» INSTRUCTIONS FOR THE TASK
Pick each line that has "Left" out of the records.

────────────────────

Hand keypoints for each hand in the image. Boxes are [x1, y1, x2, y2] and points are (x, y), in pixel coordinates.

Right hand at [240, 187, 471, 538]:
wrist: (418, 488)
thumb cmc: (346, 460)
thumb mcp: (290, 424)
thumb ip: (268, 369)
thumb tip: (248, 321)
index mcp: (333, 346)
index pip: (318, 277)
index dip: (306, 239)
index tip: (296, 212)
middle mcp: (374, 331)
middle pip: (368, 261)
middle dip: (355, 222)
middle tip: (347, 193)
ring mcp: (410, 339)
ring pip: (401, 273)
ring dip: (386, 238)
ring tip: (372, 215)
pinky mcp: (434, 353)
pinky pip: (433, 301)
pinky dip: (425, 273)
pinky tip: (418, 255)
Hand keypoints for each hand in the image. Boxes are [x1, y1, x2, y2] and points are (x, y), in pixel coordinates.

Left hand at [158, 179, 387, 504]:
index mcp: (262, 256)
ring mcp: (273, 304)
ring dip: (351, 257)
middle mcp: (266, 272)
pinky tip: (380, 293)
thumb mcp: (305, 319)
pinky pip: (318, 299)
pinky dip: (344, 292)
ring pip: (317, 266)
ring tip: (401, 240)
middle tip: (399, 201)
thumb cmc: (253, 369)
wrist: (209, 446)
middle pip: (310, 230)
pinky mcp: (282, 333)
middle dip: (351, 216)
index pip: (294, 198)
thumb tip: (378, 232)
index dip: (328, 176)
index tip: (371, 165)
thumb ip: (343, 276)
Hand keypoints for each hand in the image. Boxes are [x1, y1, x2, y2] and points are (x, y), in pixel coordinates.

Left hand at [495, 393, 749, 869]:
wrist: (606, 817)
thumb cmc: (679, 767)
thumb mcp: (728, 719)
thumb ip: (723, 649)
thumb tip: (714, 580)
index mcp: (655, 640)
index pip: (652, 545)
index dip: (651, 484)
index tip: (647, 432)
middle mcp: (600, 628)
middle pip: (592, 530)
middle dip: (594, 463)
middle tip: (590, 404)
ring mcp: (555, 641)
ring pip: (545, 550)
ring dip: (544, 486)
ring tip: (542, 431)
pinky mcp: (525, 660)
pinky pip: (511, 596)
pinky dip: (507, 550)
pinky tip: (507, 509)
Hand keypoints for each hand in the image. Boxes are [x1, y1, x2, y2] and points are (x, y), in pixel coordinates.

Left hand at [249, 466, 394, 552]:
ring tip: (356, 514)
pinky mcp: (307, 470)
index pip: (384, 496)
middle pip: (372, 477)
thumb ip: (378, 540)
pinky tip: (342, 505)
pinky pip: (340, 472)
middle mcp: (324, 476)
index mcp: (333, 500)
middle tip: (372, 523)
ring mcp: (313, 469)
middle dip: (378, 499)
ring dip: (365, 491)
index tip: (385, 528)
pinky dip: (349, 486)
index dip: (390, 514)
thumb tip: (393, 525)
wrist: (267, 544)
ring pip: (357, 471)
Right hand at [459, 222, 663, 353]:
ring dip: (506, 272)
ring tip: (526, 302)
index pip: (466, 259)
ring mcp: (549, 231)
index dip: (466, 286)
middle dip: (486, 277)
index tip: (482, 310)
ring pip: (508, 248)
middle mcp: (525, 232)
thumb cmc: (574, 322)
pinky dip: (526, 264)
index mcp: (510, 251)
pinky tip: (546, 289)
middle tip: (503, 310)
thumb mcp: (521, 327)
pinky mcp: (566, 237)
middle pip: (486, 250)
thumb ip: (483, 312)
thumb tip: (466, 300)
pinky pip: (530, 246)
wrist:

────────────────────

» COMPLETED EXERCISE
Left hand at [158, 179, 387, 504]:
Left hand at [495, 393, 749, 869]:
Left hand at [249, 466, 394, 552]:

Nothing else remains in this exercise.